All lines holding the word "Metóda" are to be copied from the records beneath.
---------- Task data
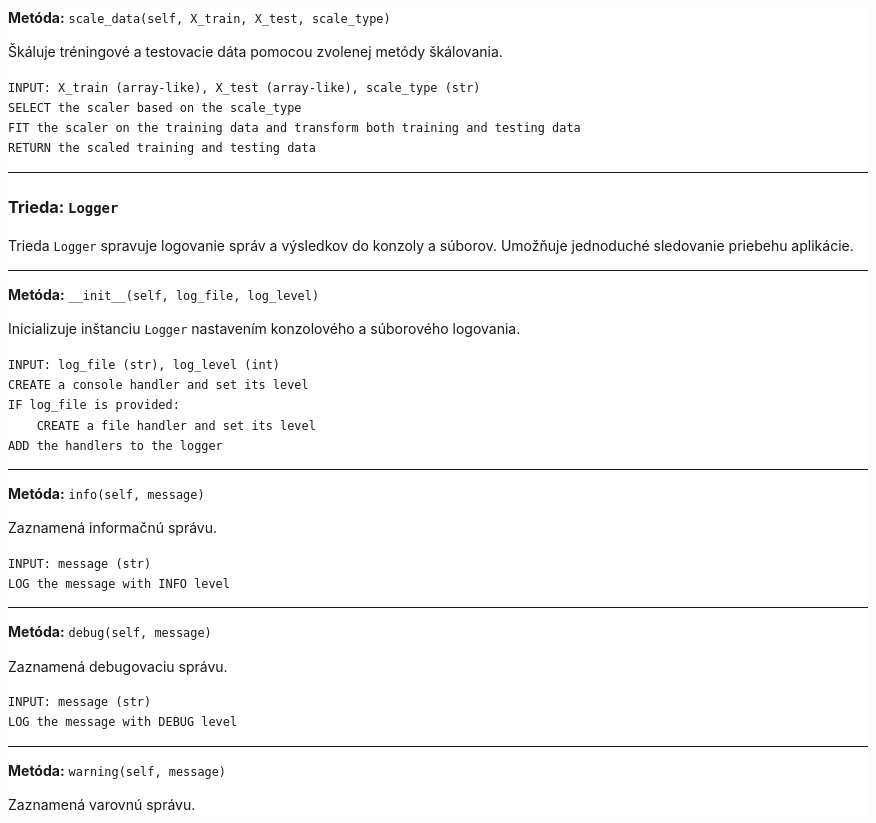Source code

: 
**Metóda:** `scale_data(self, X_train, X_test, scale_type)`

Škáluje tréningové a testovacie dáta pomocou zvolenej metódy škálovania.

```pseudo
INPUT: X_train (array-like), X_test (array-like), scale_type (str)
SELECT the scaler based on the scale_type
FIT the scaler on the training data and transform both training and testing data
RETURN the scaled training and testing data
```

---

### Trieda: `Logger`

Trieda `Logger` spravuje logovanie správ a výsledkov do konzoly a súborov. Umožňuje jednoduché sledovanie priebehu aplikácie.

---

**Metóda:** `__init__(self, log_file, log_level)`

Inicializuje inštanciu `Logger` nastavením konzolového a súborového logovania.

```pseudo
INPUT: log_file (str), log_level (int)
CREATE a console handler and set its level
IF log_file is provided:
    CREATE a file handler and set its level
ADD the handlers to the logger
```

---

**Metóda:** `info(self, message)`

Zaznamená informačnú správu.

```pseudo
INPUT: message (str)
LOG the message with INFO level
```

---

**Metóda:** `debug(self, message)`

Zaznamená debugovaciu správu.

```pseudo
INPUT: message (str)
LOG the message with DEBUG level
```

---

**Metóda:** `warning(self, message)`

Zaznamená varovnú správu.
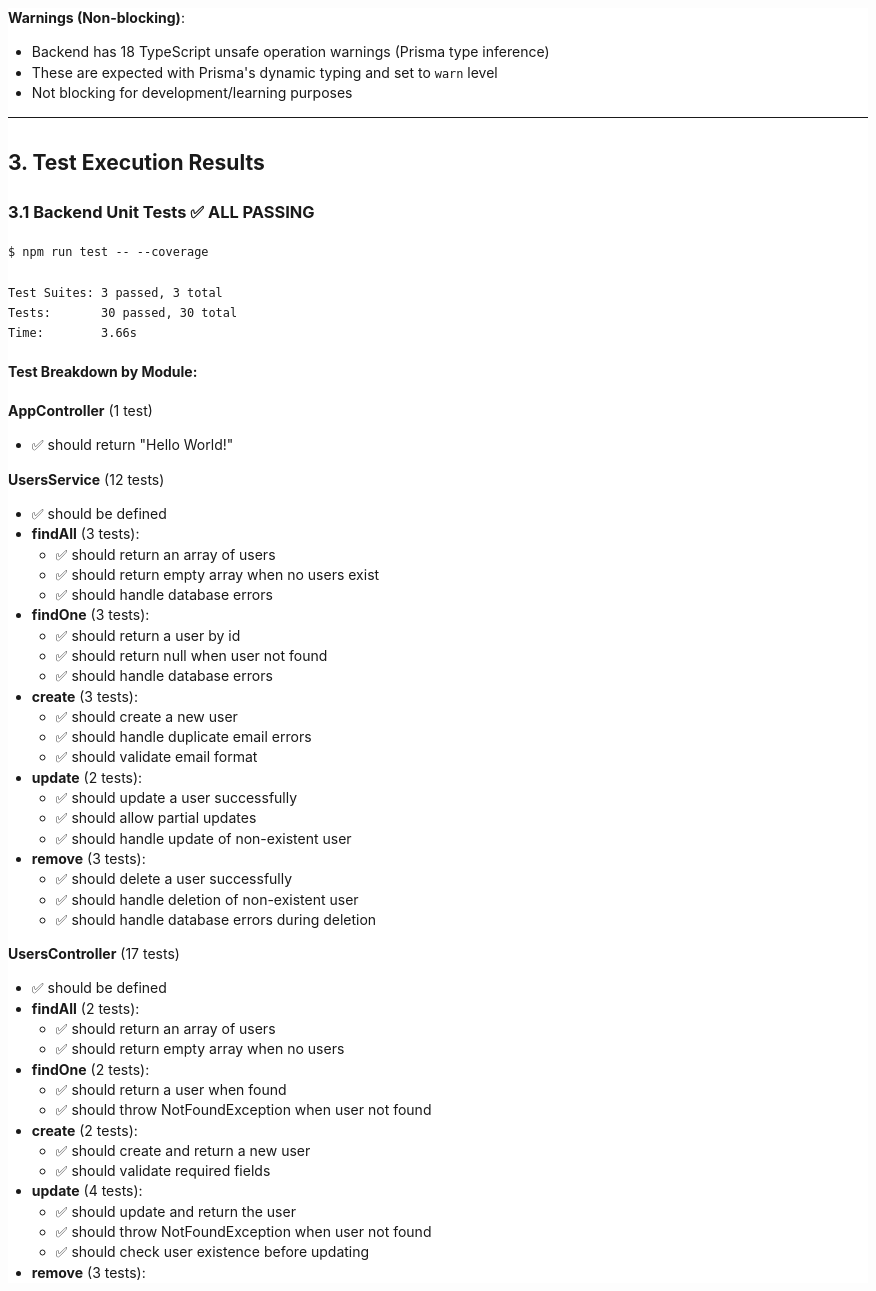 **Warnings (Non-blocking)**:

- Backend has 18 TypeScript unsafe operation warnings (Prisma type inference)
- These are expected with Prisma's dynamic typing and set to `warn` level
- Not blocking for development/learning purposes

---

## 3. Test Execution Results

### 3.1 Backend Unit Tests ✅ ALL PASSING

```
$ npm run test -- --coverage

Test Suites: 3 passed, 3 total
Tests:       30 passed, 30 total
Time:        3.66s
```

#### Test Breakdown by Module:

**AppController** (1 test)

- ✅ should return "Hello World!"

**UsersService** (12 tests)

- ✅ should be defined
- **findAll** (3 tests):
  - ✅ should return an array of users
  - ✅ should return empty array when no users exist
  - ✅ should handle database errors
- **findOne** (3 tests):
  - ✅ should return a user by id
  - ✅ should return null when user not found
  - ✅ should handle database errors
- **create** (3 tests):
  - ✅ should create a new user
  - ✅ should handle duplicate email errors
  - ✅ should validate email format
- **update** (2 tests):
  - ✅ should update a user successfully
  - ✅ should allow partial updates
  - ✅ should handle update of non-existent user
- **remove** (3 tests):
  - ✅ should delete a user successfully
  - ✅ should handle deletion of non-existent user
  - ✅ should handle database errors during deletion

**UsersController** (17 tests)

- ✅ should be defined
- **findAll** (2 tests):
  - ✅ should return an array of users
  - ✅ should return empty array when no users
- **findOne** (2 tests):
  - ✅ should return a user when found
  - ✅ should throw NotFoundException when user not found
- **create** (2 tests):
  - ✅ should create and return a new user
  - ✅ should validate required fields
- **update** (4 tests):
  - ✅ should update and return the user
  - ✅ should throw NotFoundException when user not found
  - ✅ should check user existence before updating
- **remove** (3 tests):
--------------------
§ Worked solution:
**Metóda:** `scale_data(self, X_train, X_test, scale_type)`
**Metóda:** `__init__(self, log_file, log_level)`
**Metóda:** `info(self, message)`
**Metóda:** `debug(self, message)`
**Metóda:** `warning(self, message)`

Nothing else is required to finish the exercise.